We should set aside a couple of months for a remediation bootcamp to build back learning levels. If we chase syllabus completion and scoring high marks in exams, children are likely to resort to rote memorization or drop out altogether because they might not be able keep up with the curriculum.
The Bihar Education Project Council (BEPC) will begin ‘catch up’ classes from April 5 for students in classes 2 to 10 across 80,000 government schools in the state. The 3-month catch-up classes will focus on bridging the learning gap of conventional subjects. The Uttar Pradesh government too, as part of Mission Prerna, has started daily 40-minute-long remedial classes in the first period to strengthen the basic concepts and clear doubts among children.
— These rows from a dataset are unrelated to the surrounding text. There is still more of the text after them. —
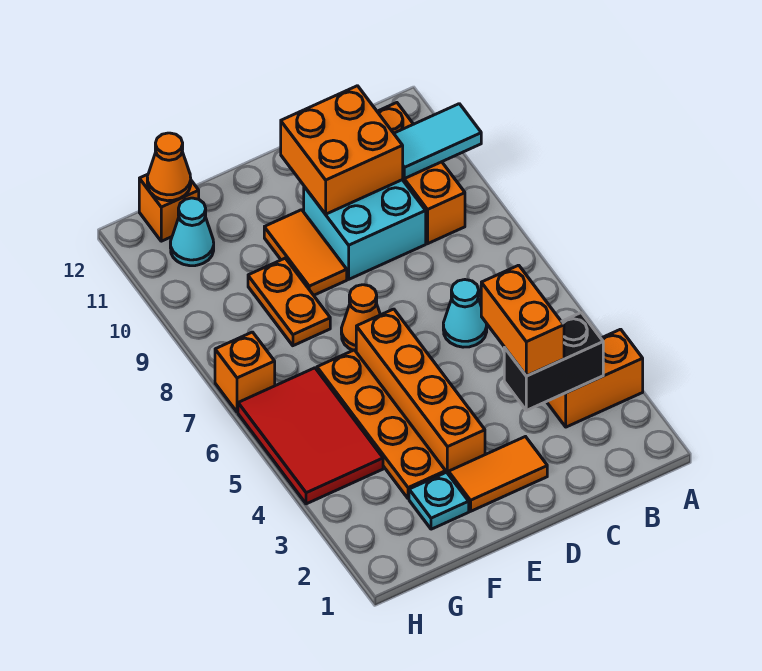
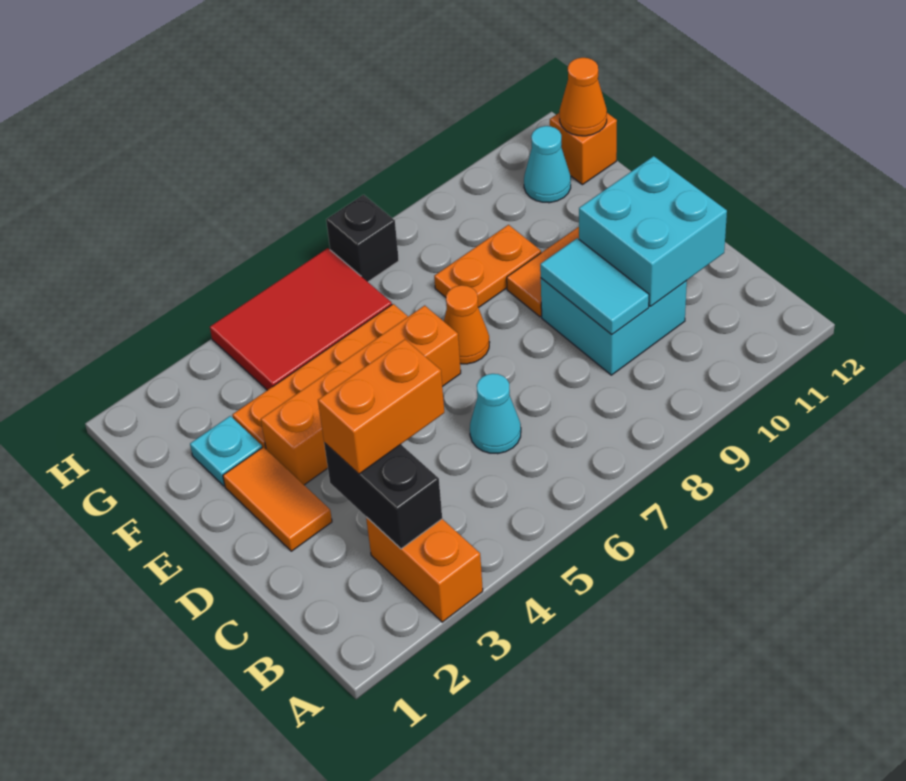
cyan tile A10:B10 level 2 -> cyan tile C9:D9 level 2
orange brick B9:B11 level 1 -> none
orange brick C10:D11 level 2 -> cyan brick C10:D11 level 2
orange brick H7 level 1 -> black brick H7 level 1

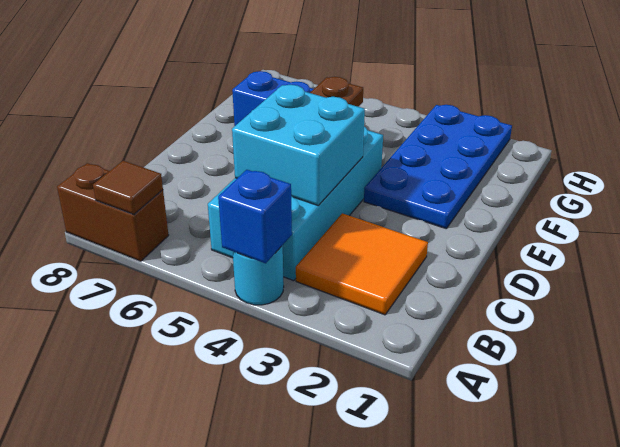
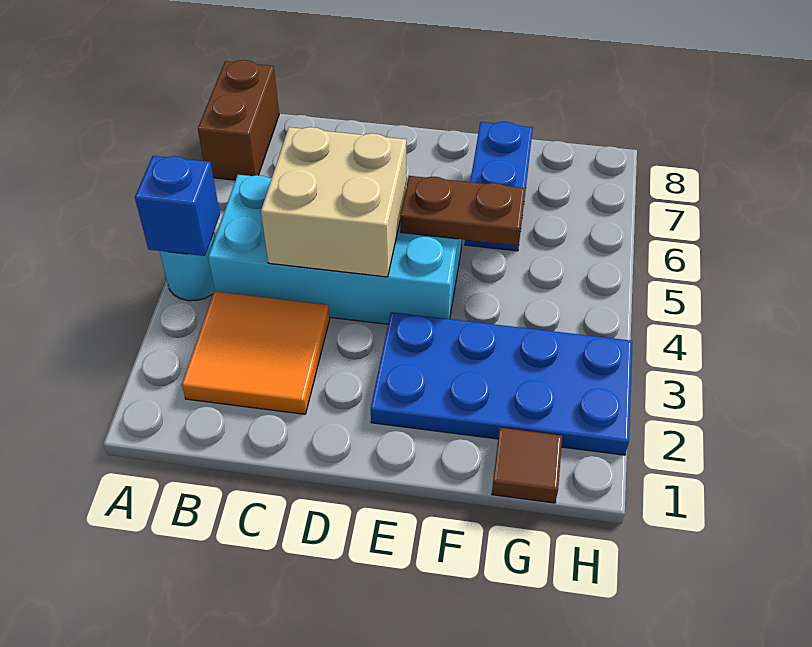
brown tile A7 level 2 -> brown tile G1 level 1
cyan brick C4:D5 level 2 -> tan brick C4:D5 level 2

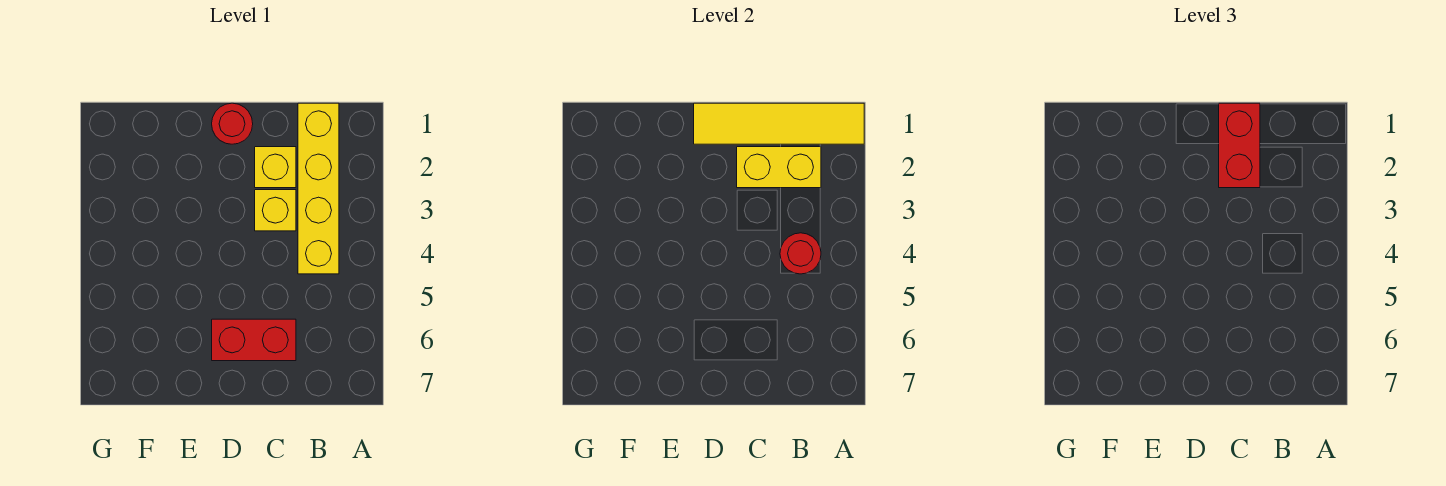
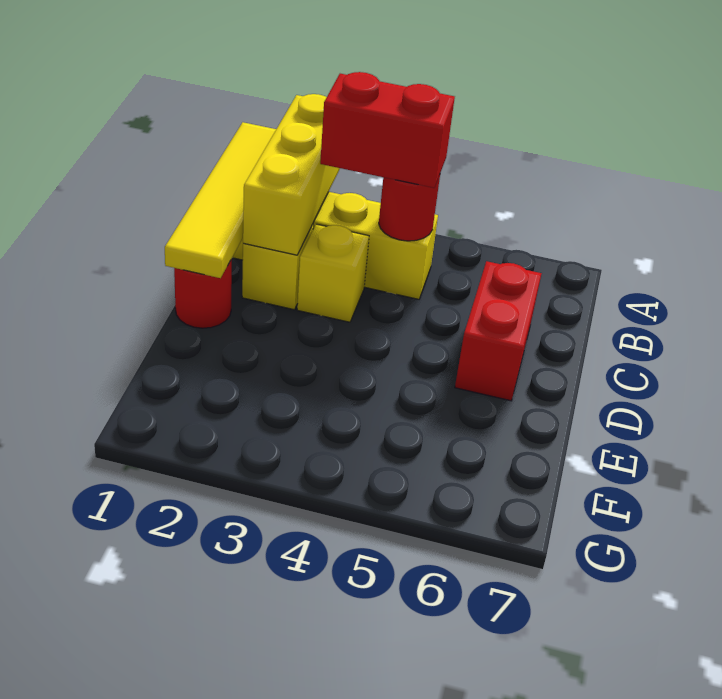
yellow brick B2:C2 level 2 -> yellow brick A2:C2 level 2
red brick C1:C2 level 3 -> red brick B3:B4 level 3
Such initiatives will go a long way in helping children stay the course and improve their learning outcomes.
Innovation Will be Crucial
This is an unprecedented situation and we must be willing to look for solutions that might not yet exist. The conventional or traditional approach must be balanced with the will to innovate.
Parental engagement increased in a child’s education during school closures leading to a fully functioning channel of communication between parents and the teachers. This can be built upon to improve learning outcomes in a child’s learning journey.
We must also encourage blended learning, harnessing the momentum that has been created for EdTech solutions. To close the digital divide, we could look at solutions such as ‘Shiksha Mitra’ in Haryana, under which students without access to mobile phones are mapped and are assigned a ‘Mitra’ or a friend who provides the students their phone for a few hours in a day.
Similarly, instead of teaching students at the grade level, we could consider teaching at their learning levels. Pratham’s learning solution - Teaching At the Right Level - groups children according to their learning levels instead of grade level, and is a low-cost approach to help children catch-up with their learning in the short-term.
‘PARI’ is Integral to Winning the Fight Against Illiteracy
Along with lives and livelihood, there should be equal emphasis on learning as we continue battling Covid-19. While the resumption of physical classes in some states is a welcome step, we must ensure it does not deceive us into believing things are normal. We may soon win the fight against Covid-19, the one against learning disabilities could go on for much longer unless immediate, coherent and specific measures are adopted.